§ WORK INSTRUCTIONS: From the records below, pick out every line that contains the string "xamarin" and copy each one in full. Case counts, so a line matches only if it has the string in that exact capitalization.

§ EXTRACTED INFORMATION:
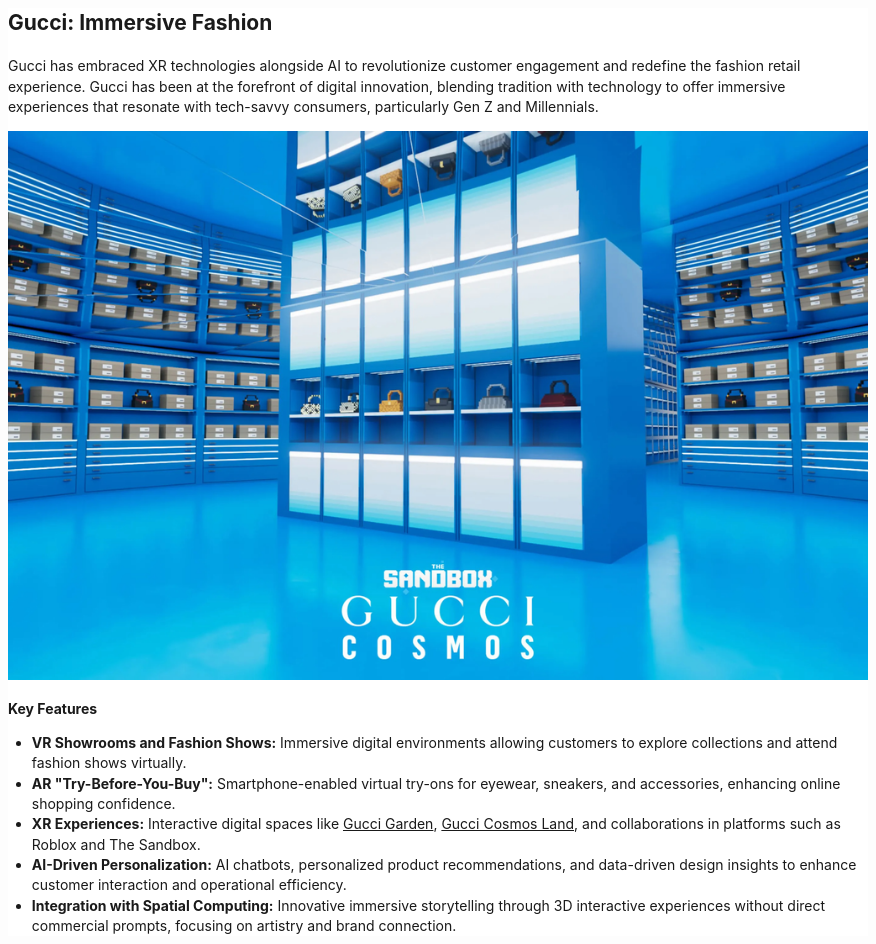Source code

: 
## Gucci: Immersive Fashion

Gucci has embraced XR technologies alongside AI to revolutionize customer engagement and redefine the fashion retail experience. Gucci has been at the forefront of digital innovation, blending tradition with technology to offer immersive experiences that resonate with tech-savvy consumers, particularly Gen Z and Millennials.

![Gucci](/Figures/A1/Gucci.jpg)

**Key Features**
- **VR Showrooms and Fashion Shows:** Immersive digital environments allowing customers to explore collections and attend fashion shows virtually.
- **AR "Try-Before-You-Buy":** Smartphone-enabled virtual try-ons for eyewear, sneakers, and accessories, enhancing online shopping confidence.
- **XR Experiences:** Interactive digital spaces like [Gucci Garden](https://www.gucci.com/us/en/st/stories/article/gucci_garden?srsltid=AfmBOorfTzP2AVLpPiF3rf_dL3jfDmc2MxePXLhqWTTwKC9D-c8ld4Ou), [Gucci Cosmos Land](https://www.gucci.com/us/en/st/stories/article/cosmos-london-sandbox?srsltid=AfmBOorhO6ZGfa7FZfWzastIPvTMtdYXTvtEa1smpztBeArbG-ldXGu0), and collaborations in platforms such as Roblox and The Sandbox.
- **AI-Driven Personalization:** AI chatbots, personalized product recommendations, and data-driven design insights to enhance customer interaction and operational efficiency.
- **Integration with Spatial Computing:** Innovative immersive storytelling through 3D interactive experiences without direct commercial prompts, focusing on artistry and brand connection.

...

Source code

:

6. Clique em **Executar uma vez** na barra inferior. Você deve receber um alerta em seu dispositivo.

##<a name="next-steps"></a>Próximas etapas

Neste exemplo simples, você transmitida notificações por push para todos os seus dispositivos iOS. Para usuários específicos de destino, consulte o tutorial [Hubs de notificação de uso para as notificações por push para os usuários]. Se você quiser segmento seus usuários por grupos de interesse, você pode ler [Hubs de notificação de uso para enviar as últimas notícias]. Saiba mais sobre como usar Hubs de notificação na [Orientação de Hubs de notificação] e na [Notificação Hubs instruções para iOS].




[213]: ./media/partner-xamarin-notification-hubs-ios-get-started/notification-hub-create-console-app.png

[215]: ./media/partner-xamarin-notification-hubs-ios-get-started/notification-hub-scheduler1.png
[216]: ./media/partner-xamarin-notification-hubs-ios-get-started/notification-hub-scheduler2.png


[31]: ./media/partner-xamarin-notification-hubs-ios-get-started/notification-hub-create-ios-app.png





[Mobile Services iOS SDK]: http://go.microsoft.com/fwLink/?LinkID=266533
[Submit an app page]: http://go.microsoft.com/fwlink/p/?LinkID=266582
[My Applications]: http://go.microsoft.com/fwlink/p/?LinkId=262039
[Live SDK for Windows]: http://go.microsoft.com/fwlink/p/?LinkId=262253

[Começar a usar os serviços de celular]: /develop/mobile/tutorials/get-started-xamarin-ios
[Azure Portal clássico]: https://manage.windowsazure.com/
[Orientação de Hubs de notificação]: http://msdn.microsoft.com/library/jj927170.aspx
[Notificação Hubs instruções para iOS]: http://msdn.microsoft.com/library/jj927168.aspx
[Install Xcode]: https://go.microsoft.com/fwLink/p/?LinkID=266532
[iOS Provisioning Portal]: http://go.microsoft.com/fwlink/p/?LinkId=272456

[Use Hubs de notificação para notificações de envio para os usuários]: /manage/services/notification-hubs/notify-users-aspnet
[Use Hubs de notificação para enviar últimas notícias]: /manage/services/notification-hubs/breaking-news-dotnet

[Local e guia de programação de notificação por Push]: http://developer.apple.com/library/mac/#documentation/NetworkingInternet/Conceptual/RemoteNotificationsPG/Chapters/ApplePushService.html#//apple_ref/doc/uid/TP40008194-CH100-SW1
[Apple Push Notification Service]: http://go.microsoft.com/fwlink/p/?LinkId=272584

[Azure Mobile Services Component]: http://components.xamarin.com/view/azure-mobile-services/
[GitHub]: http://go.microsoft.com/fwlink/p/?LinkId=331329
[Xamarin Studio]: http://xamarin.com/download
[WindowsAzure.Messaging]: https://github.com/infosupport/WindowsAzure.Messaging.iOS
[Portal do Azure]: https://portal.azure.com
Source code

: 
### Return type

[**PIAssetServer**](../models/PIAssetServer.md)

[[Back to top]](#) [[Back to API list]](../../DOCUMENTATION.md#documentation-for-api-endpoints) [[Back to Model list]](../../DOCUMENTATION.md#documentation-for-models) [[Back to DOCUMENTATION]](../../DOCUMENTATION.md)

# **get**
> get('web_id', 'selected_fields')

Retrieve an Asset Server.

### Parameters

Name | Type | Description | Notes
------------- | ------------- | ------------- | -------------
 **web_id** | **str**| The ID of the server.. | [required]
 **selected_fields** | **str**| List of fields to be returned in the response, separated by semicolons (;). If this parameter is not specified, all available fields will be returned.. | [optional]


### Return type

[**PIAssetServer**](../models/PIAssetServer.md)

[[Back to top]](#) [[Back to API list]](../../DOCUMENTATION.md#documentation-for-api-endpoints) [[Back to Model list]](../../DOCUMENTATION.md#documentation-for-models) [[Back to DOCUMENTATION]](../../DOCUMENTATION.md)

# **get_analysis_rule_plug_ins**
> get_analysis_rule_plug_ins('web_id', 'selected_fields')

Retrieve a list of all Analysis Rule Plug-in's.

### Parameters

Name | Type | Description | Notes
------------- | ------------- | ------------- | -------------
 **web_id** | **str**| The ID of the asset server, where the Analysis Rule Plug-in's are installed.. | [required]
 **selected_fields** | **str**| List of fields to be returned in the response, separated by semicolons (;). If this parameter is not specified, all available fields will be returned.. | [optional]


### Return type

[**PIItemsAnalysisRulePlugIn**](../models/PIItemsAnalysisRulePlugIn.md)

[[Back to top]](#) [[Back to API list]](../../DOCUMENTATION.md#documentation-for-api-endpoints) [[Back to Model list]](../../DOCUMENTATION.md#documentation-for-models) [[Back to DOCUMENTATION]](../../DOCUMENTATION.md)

§ THE COMPLETED TASK:
[213]: ./media/partner-xamarin-notification-hubs-ios-get-started/notification-hub-create-console-app.png
[215]: ./media/partner-xamarin-notification-hubs-ios-get-started/notification-hub-scheduler1.png
[216]: ./media/partner-xamarin-notification-hubs-ios-get-started/notification-hub-scheduler2.png
[31]: ./media/partner-xamarin-notification-hubs-ios-get-started/notification-hub-create-ios-app.png
[Começar a usar os serviços de celular]: /develop/mobile/tutorials/get-started-xamarin-ios
[Azure Mobile Services Component]: http://components.xamarin.com/view/azure-mobile-services/
[Xamarin Studio]: http://xamarin.com/download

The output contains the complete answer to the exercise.